Items from a data source
· · · · · · ·

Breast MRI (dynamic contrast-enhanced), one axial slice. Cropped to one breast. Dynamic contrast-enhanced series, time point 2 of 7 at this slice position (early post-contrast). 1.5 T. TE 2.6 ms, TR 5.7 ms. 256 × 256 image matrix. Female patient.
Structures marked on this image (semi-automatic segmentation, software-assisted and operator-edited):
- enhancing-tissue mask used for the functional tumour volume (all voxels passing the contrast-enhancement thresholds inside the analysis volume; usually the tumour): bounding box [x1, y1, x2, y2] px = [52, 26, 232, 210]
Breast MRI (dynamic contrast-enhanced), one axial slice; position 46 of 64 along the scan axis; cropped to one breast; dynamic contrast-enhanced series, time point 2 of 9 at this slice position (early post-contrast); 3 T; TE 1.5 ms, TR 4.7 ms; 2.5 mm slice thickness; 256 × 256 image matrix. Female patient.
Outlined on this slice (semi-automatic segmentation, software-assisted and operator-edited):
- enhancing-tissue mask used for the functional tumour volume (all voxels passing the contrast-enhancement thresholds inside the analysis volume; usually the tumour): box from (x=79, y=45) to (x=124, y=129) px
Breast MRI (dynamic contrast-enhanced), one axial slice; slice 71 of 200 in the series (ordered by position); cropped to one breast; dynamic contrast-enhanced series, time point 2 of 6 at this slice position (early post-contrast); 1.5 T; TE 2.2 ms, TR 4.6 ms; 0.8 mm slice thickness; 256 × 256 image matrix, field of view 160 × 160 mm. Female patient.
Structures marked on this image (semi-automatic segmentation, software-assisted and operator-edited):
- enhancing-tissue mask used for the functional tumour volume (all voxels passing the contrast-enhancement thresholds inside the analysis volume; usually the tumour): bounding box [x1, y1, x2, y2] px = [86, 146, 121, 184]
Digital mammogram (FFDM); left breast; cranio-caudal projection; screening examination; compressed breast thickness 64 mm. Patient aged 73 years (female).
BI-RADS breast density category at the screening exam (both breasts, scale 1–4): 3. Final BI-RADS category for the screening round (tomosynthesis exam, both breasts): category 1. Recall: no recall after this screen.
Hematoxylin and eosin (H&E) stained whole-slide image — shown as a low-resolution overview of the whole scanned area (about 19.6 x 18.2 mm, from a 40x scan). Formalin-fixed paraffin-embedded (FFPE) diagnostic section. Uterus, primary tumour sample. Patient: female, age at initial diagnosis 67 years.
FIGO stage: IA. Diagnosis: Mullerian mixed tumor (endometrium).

· · · · · · ·

Work task
Write out all of the records above exactly as they appear.

Written answer
Breast MRI (dynamic contrast-enhanced), one axial slice. Cropped to one breast. Dynamic contrast-enhanced series, time point 2 of 7 at this slice position (early post-contrast). 1.5 T. TE 2.6 ms, TR 5.7 ms. 256 × 256 image matrix. Female patient.
Structures marked on this image (semi-automatic segmentation, software-assisted and operator-edited):
- enhancing-tissue mask used for the functional tumour volume (all voxels passing the contrast-enhancement thresholds inside the analysis volume; usually the tumour): bounding box [x1, y1, x2, y2] px = [52, 26, 232, 210]
Breast MRI (dynamic contrast-enhanced), one axial slice; position 46 of 64 along the scan axis; cropped to one breast; dynamic contrast-enhanced series, time point 2 of 9 at this slice position (early post-contrast); 3 T; TE 1.5 ms, TR 4.7 ms; 2.5 mm slice thickness; 256 × 256 image matrix. Female patient.
Outlined on this slice (semi-automatic segmentation, software-assisted and operator-edited):
- enhancing-tissue mask used for the functional tumour volume (all voxels passing the contrast-enhancement thresholds inside the analysis volume; usually the tumour): box from (x=79, y=45) to (x=124, y=129) px
Breast MRI (dynamic contrast-enhanced), one axial slice; slice 71 of 200 in the series (ordered by position); cropped to one breast; dynamic contrast-enhanced series, time point 2 of 6 at this slice position (early post-contrast); 1.5 T; TE 2.2 ms, TR 4.6 ms; 0.8 mm slice thickness; 256 × 256 image matrix, field of view 160 × 160 mm. Female patient.
Structures marked on this image (semi-automatic segmentation, software-assisted and operator-edited):
- enhancing-tissue mask used for the functional tumour volume (all voxels passing the contrast-enhancement thresholds inside the analysis volume; usually the tumour): bounding box [x1, y1, x2, y2] px = [86, 146, 121, 184]
Digital mammogram (FFDM); left breast; cranio-caudal projection; screening examination; compressed breast thickness 64 mm. Patient aged 73 years (female).
BI-RADS breast density category at the screening exam (both breasts, scale 1–4): 3. Final BI-RADS category for the screening round (tomosynthesis exam, both breasts): category 1. Recall: no recall after this screen.
Hematoxylin and eosin (H&E) stained whole-slide image — shown as a low-resolution overview of the whole scanned area (about 19.6 x 18.2 mm, from a 40x scan). Formalin-fixed paraffin-embedded (FFPE) diagnostic section. Uterus, primary tumour sample. Patient: female, age at initial diagnosis 67 years.
FIGO stage: IA. Diagnosis: Mullerian mixed tumor (endometrium).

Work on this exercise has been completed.